Alasan utama keberatan para sopir adalah penurunan drastis dalam perolehan omzet harian mereka setelah fasilitas pemberhentian baru tersebut diaktifkan. "Ya jadi yang diutarakan oleh beberapa perwakilan sopir, pendapatan mereka berkurang hampir 50 persen dari biasanya, akibat pemasangan 8 titik bus stop Biskita," tambah Dody Wahyudin.

Pihak Pemerintah Kota Bogor melalui Dishub menjelaskan bahwa penambahan infrastruktur transportasi ini bertujuan untuk meningkatkan layanan publik. Kebijakan ini dilaksanakan untuk mengakomodasi kebutuhan mobilitas masyarakat yang mencari alternatif angkutan massal yang terjangkau.

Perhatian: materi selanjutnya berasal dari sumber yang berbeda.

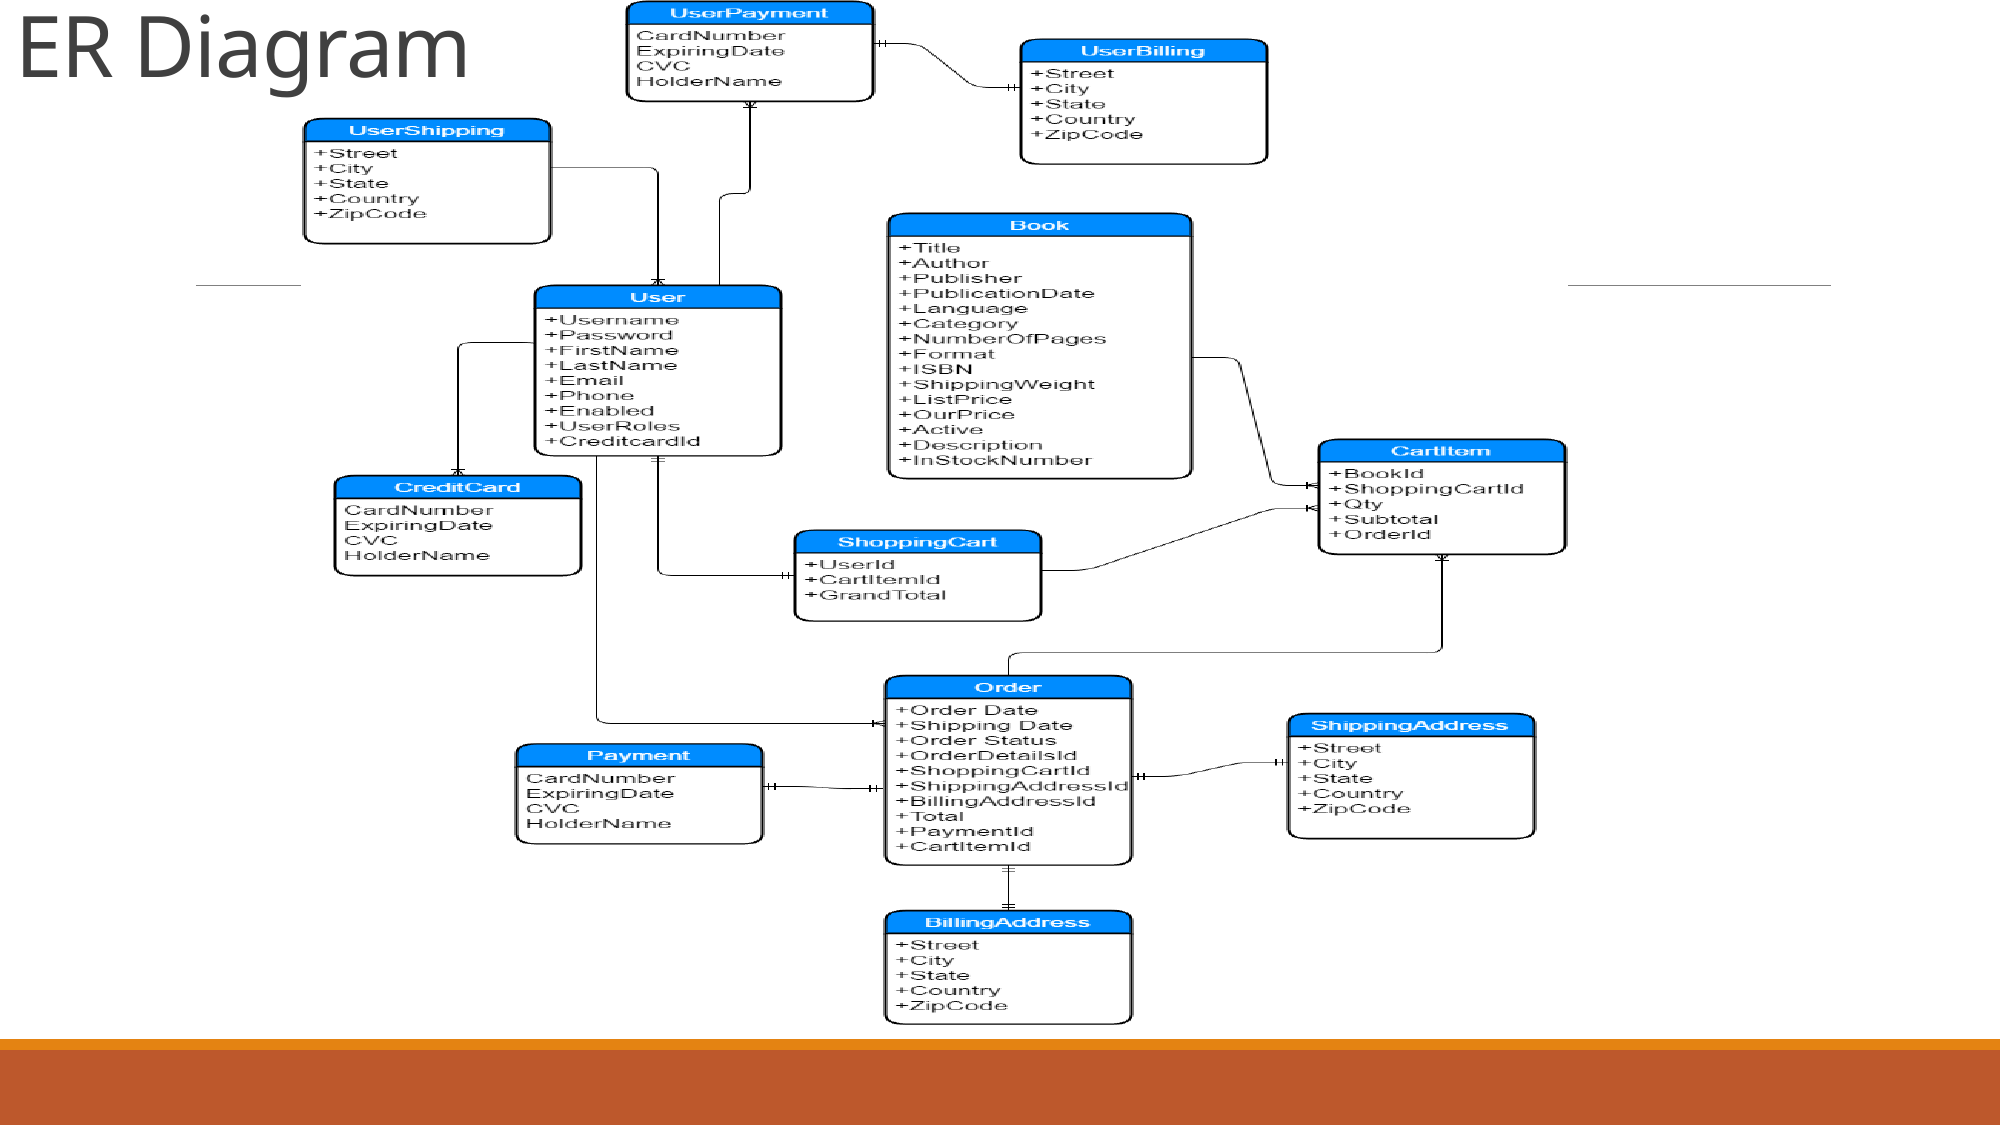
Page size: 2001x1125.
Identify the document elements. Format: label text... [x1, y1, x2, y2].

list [301, 0, 1568, 1026]
title ER Diagram [0, 0, 300, 103]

Dody Wahyudin menegaskan bahwa penambahan bus stop ini sudah terencana dengan baik sebagai bagian dari pelayanan publik. "Mereka kan berhak mendapat fasilitas angkutan yang aman, nyaman, murah dan kita di Dinas Perhubungan mengakomodir itu. Bus stop kini dipasang berpasangan, dalam artian di titik tertentu dipasangi bus stop dan di seberangnya pun dipasang. Ya kurang lebih ada 11 pemberhentian Biskita termasuk halte ya," jelasnya.

Tuntutan para sopir agar operasional di titik-titik baru tersebut ditunda tidak dapat serta-merta dipenuhi oleh Dishub. Hal ini disebabkan sistem operasional Biskita yang sudah terintegrasi secara digital dengan manajemen operator.

"Harapan mereka satu untuk bus stop ini untuk di hold dulu. Tetapi untuk aktivasi bus stop ini kan tidak bisa serta merta bisa di-hold begitu saja, ada beberapa operator yang memang harus dikoordinasikan, karena ini pakai sistemnya dengan koordinat," ujar Dody Wahyudin mengenai hambatan penundaan.